RECORD EXTRACTS:
=-=-=

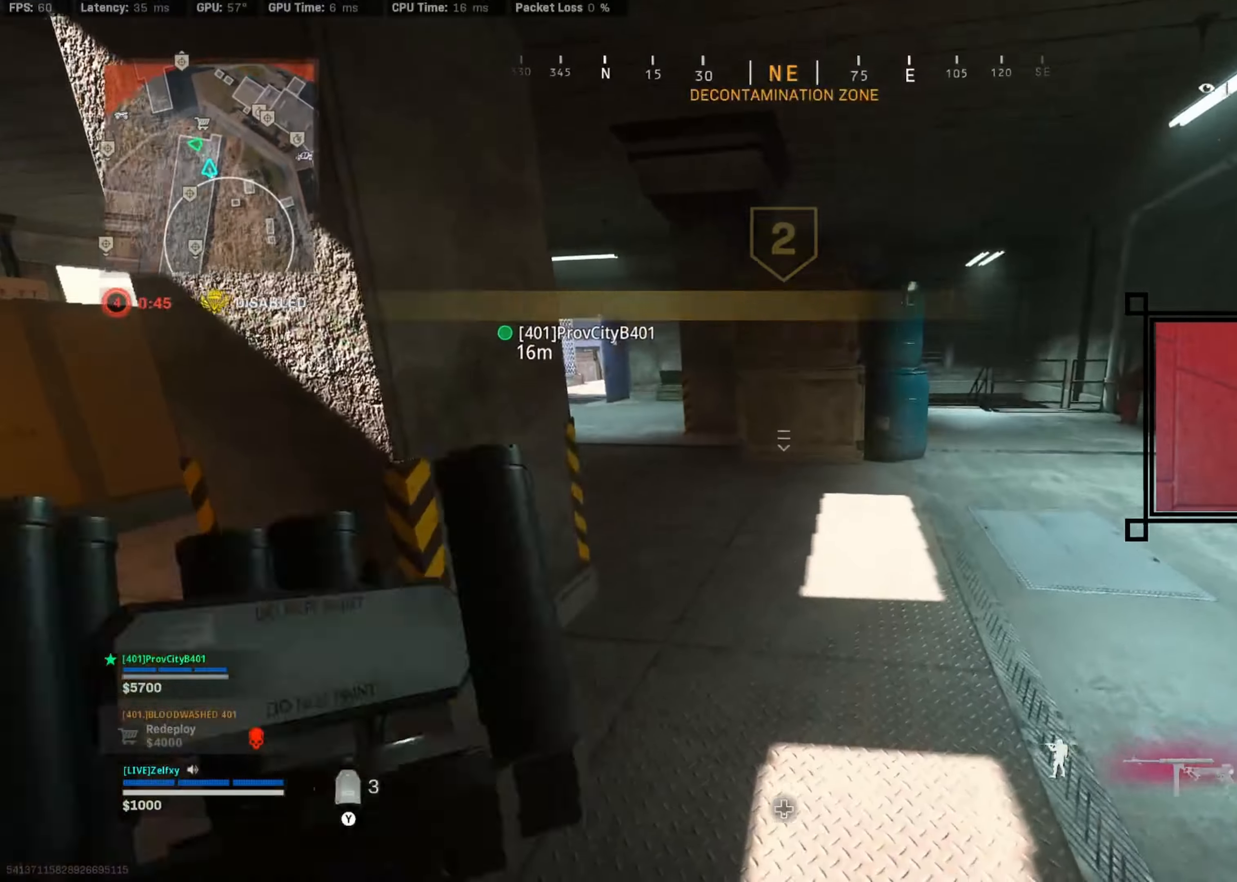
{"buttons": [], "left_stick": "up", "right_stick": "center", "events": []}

=-=-=

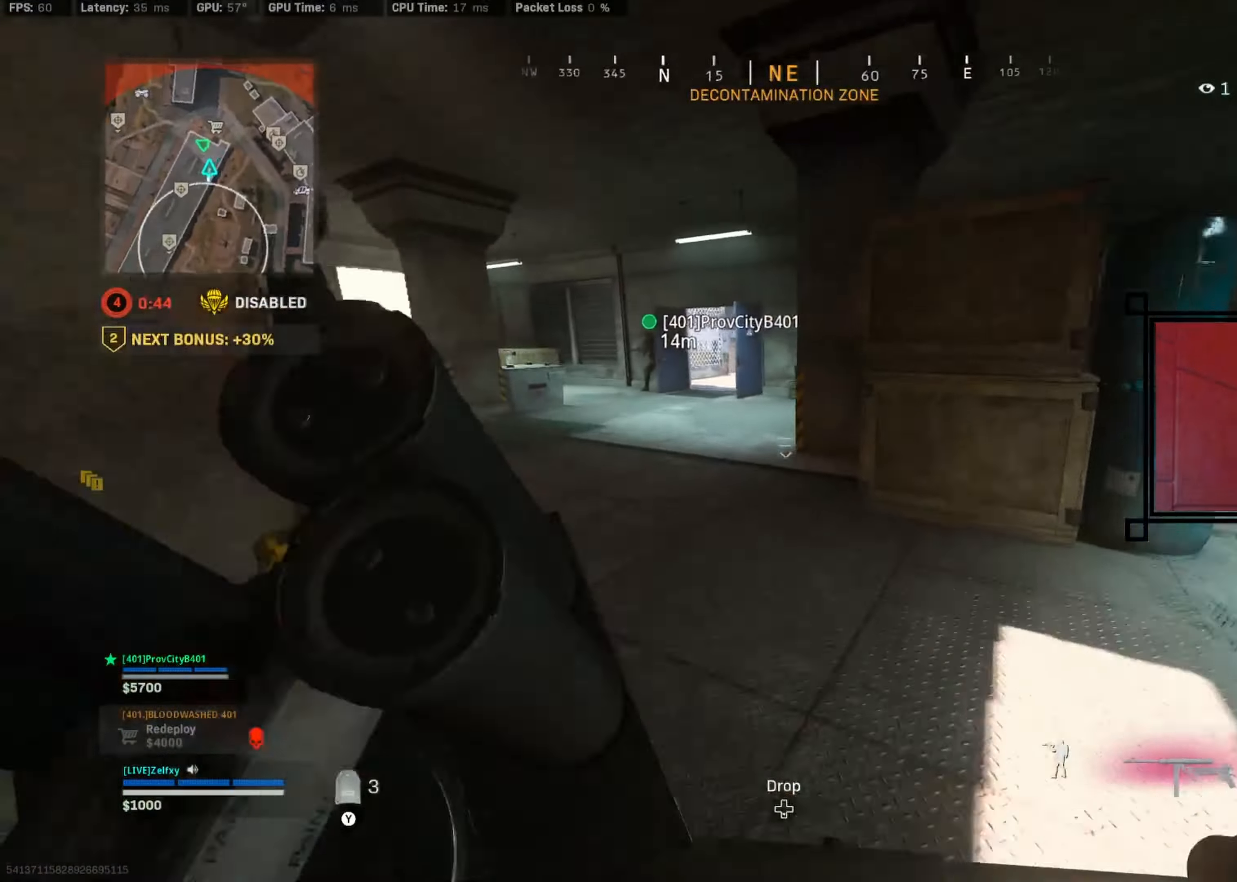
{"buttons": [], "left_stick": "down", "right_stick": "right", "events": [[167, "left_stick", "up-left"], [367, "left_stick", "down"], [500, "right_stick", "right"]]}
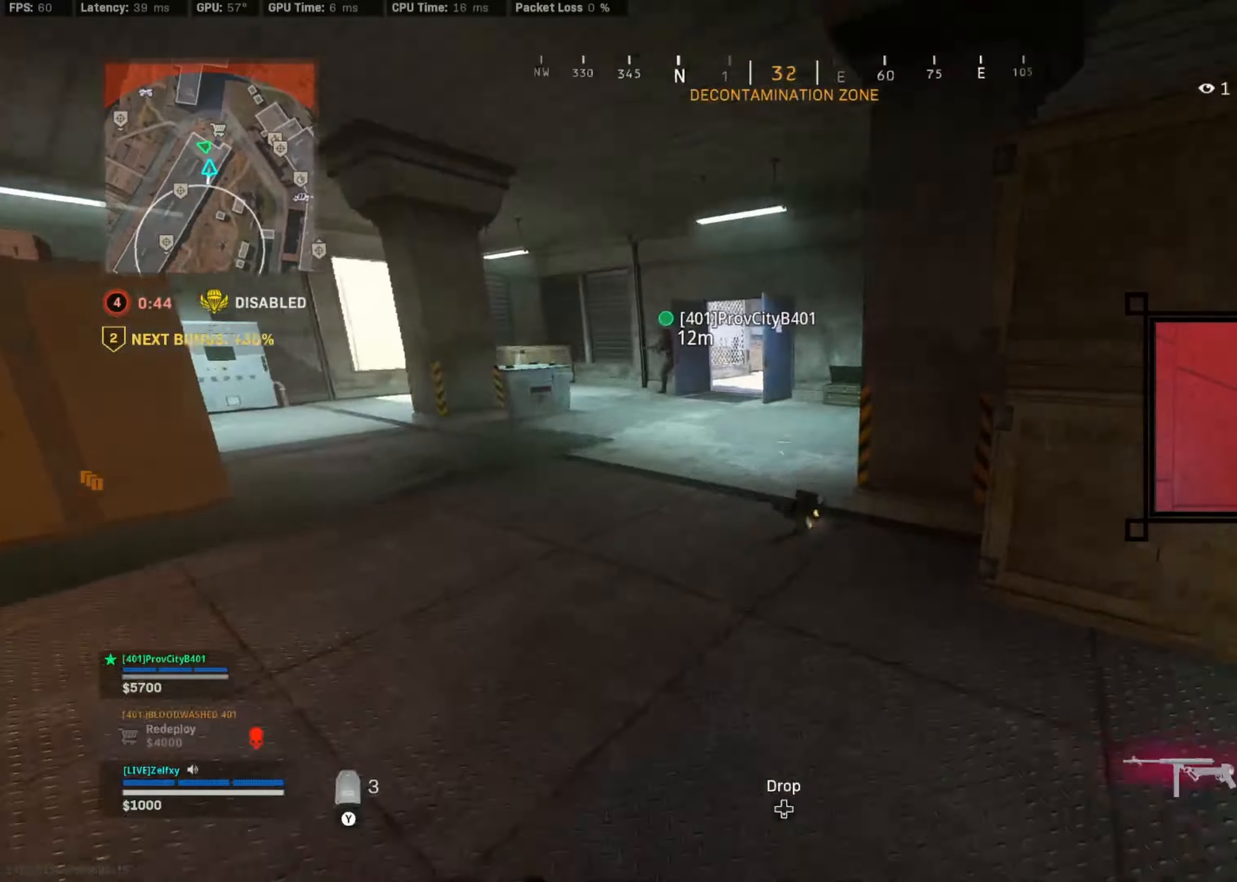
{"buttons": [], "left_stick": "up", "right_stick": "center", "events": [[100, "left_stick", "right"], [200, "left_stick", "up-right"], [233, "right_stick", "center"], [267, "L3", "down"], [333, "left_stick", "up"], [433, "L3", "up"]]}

=-=-=

TASK REQUIREMENTS: Would you show each line of the material above that contains the string "center"?

EXERCISE ANSWER:
{"buttons": [], "left_stick": "up", "right_stick": "center", "events": []}
{"buttons": [], "left_stick": "up", "right_stick": "center", "events": [[100, "left_stick", "right"], [200, "left_stick", "up-right"], [233, "right_stick", "center"], [267, "L3", "down"], [333, "left_stick", "up"], [433, "L3", "up"]]}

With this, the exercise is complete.